--- Materials provided Enclosed Below ---

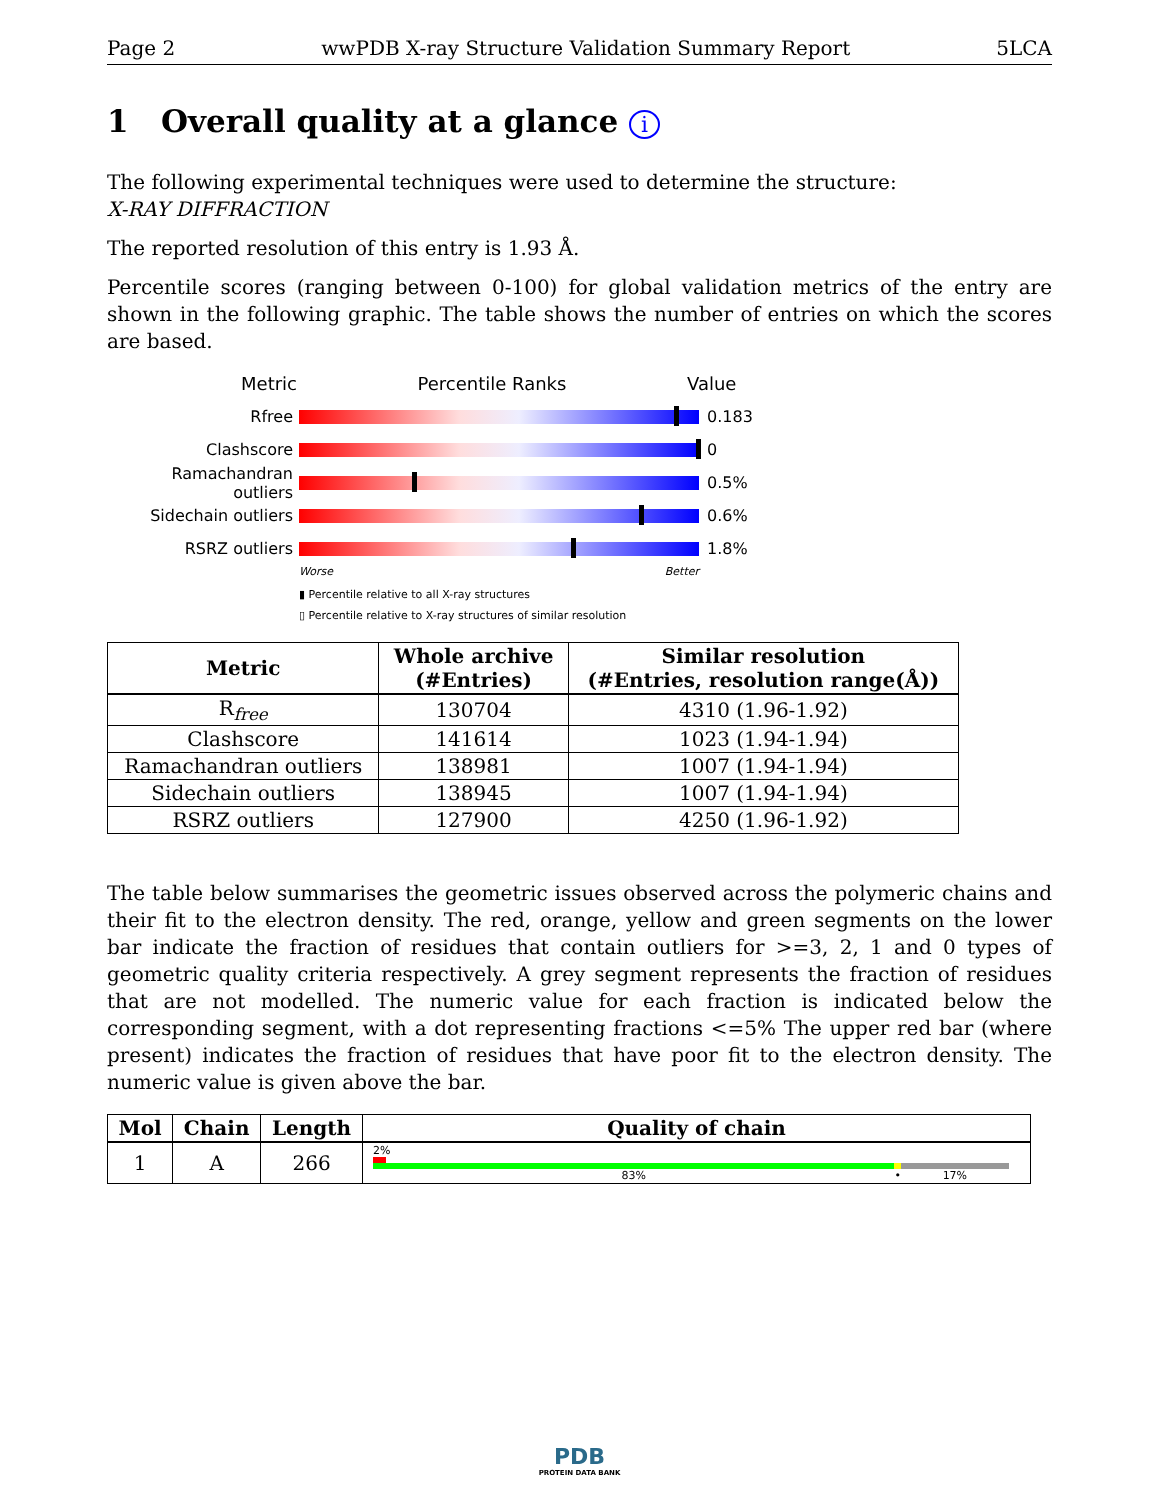Page 2 wwPDB X-ray Structure Validation Summary Report 5LCA
1 Overall quality at a glance i
The following experimental techniques were used to determine the structure:
X-RAY DIFFRACTION
The reported resolution of this entry is 1.93 Å.
Percentile scores (ranging between 0-100) for global validation metrics of the entry are shown in the following graphic. The table shows the number of entries on which the scores are based.
Metric Percentile Ranks Value
Rfree 0.183
Clashscore 0
Ramachandran outliers
0.5%
Sidechain outliers 0.6%
RSRZ outliers 1.8%
Worse Better
▮ Percentile relative to all X-ray structures
▯ Percentile relative to X-ray structures of similar resolution
| Metric | Whole archive (#Entries) | Similar resolution (#Entries, resolution range(Å)) |
| --- | --- | --- |
| R<sub>free</sub> | 130704 | 4310 (1.96-1.92) |
| Clashscore | 141614 | 1023 (1.94-1.94) |
| Ramachandran outliers | 138981 | 1007 (1.94-1.94) |
| Sidechain outliers | 138945 | 1007 (1.94-1.94) |
| RSRZ outliers | 127900 | 4250 (1.96-1.92) |
The table below summarises the geometric issues observed across the polymeric chains and their fit to the electron density. The red, orange, yellow and green segments on the lower bar indicate the fraction of residues that contain outliers for >=3, 2, 1 and 0 types of geometric quality criteria respectively. A grey segment represents the fraction of residues that are not modelled. The numeric value for each fraction is indicated below the corresponding segment, with a dot representing fractions <=5% The upper red bar (where present) indicates the fraction of residues that have poor fit to the electron density. The numeric value is given above the bar.
| Mol | Chain | Length | Quality of chain |
| --- | --- | --- | --- |
| 1 | A | 266 | 2% 83% • 17% |
PDB
PROTEIN DATA BANK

--- End of Enclosed Materials provided ---

*What the task asks*
Everything in the data above, apart from the pictures, should be retyped exactly.

*Written response*
Page 2 wwPDB X-ray Structure Validation Summary Report 5LCA
1 Overall quality at a glance i
The following experimental techniques were used to determine the structure:
X-RAY DIFFRACTION
The reported resolution of this entry is 1.93 Å.
Percentile scores (ranging between 0-100) for global validation metrics of the entry are shown in the following graphic. The table shows the number of entries on which the scores are based.
Metric Percentile Ranks Value
Rfree 0.183
Clashscore 0
Ramachandran outliers
0.5%
Sidechain outliers 0.6%
RSRZ outliers 1.8%
Worse Better
▮ Percentile relative to all X-ray structures
▯ Percentile relative to X-ray structures of similar resolution
| Metric | Whole archive (#Entries) | Similar resolution (#Entries, resolution range(Å)) |
| --- | --- | --- |
| R<sub>free</sub> | 130704 | 4310 (1.96-1.92) |
| Clashscore | 141614 | 1023 (1.94-1.94) |
| Ramachandran outliers | 138981 | 1007 (1.94-1.94) |
| Sidechain outliers | 138945 | 1007 (1.94-1.94) |
| RSRZ outliers | 127900 | 4250 (1.96-1.92) |
The table below summarises the geometric issues observed across the polymeric chains and their fit to the electron density. The red, orange, yellow and green segments on the lower bar indicate the fraction of residues that contain outliers for >=3, 2, 1 and 0 types of geometric quality criteria respectively. A grey segment represents the fraction of residues that are not modelled. The numeric value for each fraction is indicated below the corresponding segment, with a dot representing fractions <=5% The upper red bar (where present) indicates the fraction of residues that have poor fit to the electron density. The numeric value is given above the bar.
| Mol | Chain | Length | Quality of chain |
| --- | --- | --- | --- |
| 1 | A | 266 | 2% 83% • 17% |
PDB
PROTEIN DATA BANK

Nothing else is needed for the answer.